After this non-musical bridge, Wonder’s lyrics first emphasize the cruelty and inhumanity of this man’s life experience as he struggles to survive as an ex-convict left to wander the streets of New York City, homeless. Wonder then concludes the song with a direct and heartfelt lyrical plea to his listeners to make the world a better place.

The basic track (electric piano and Wonder's first vocal takes) was recorded on December 5, 1972. Moog bass was overdubbed the following day. Drums, harps, and Wonder's finalized vocals were recorded on December 8, 1972. The track was left untouched until April 20, 1973, when Stevie recorded backing vocals while either slowing down or speeding up the tape, in order to make his backing vocals sound either higher or lower respectively in comparison to his natural voice. Wonder played the majority of the instruments on the song and was assisted by Malcolm Cecil and Robert Margouleff for recording engineering and synthesizer programming. Tenley Williams, writing in Stevie Wonder (2002), feels it was "one of the first soul hits to include both a political message and ... sampling ... of the sounds of the streets – voices, buses, traffic, and sirens – mixed with the music recorded in the studio."

==Reception==
Billboard described "Living for the City" as a "spectacular production of a country boy whose parents sacrifice themselves for him," and also praised the vocals and horn playing.

The song won two Grammy Awards: one at the 1974 Grammy Awards for Best Rhythm & Blues Song, and the second for Best Male R&B Vocal Performance at the 1975 Grammy Awards for Ray Charles' recording on his album Renaissance.

It reached number 8 on the Billboard Hot 100 chart and number 1 on the R&B chart. Rolling Stone ranked the song number 104 on their 2004 list of the "500 Greatest Songs of All Time". In June 2026, CBS News included the song in its list of the 250 essential American songs of the past 250 years, one of three Wonder songs to make the list.

==Personnel==
- Stevie Wonder – lead vocal, background vocals, Fender Rhodes, drums, Moog bass, T.O.N.T.O. synthesizer, handclaps
- Malcolm Cecil – synthesizer programming
- Robert Margouleff – synthesizer programming
- Calvin Hardaway (Wonder's brother); Ira Tucker Jr.; a New York police officer; attorney Johanan Vigoda – other voices

==Chart performance==

===Weekly charts===

| Chart (1973–1974) | Peak position |
|---|---|
| Canada | 17 |
| US Billboard Hot 100 | 8 |
| US Billboard Hot Soul Singles | 1 |
| German Singles Chart | 20 |
| New Zealand | 18 |
| UK | 15 |
| US Cash Box Top 100 | 6 |

===Year-end charts===

| Chart (1974) | Rank |
|---|---|
| Canada | 156 |
| US Billboard Hot 100 | 45 |

== Cover versions ==

Singer and pianist Ray Charles covered "Living for the City" in 1975 on his album Renaissance.

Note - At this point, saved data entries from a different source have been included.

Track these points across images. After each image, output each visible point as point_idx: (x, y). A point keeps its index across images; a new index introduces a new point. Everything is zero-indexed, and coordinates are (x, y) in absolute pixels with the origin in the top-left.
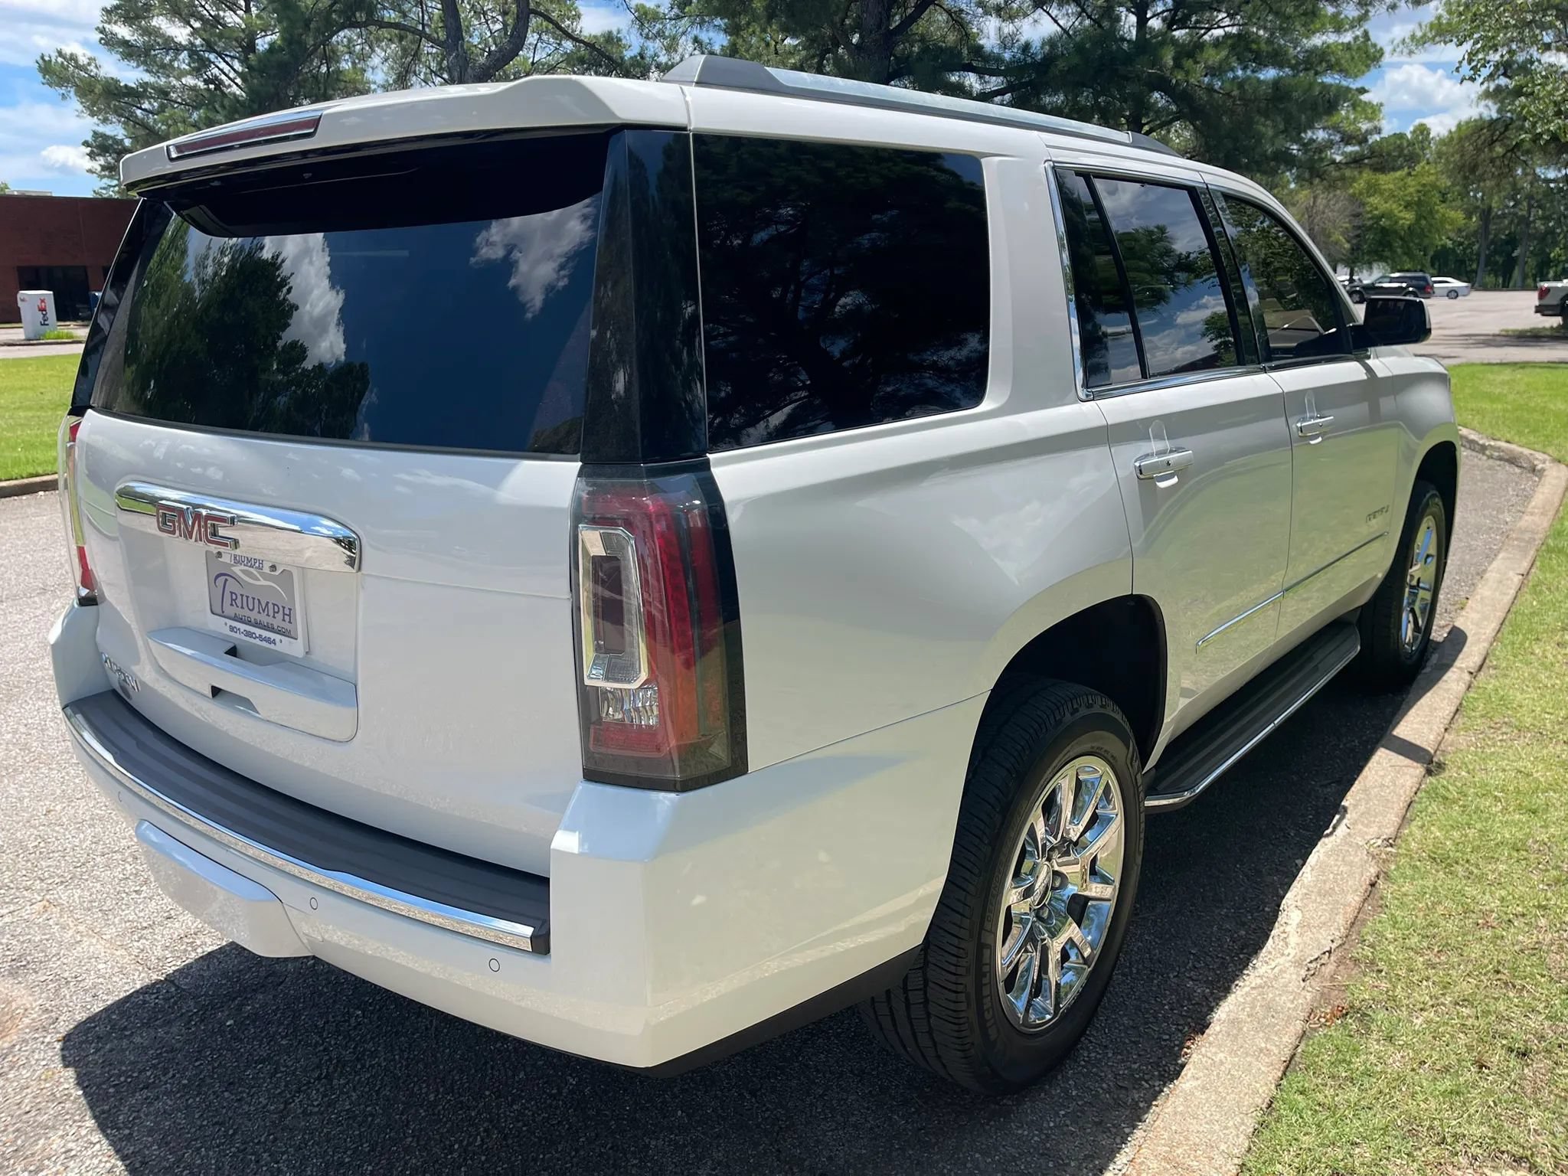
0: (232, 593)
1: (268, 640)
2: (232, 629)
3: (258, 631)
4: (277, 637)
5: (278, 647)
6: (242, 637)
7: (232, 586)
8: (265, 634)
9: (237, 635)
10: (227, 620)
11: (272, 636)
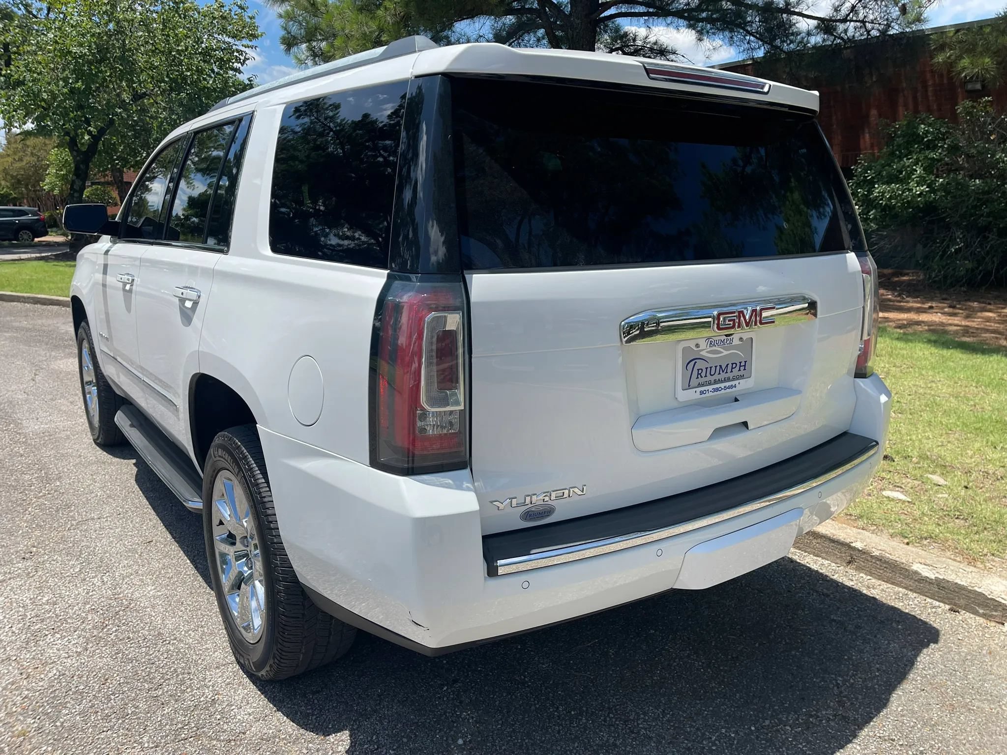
0: (698, 370)
1: (731, 387)
2: (702, 393)
3: (722, 385)
4: (736, 382)
5: (738, 388)
6: (711, 394)
7: (700, 364)
8: (727, 384)
9: (707, 395)
10: (695, 390)
11: (733, 383)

Dance music artist Sylvester covered the song on his 11th studio album, Mutual Attraction (1986), his major label debut album. His version was released as the album's lead single and peaked at #2 on Billboard's Dance Club Play Chart.

English rock band Gillan covered the song, releasing it as a single from their 1982 album Magic, which reached No. 50 in the UK.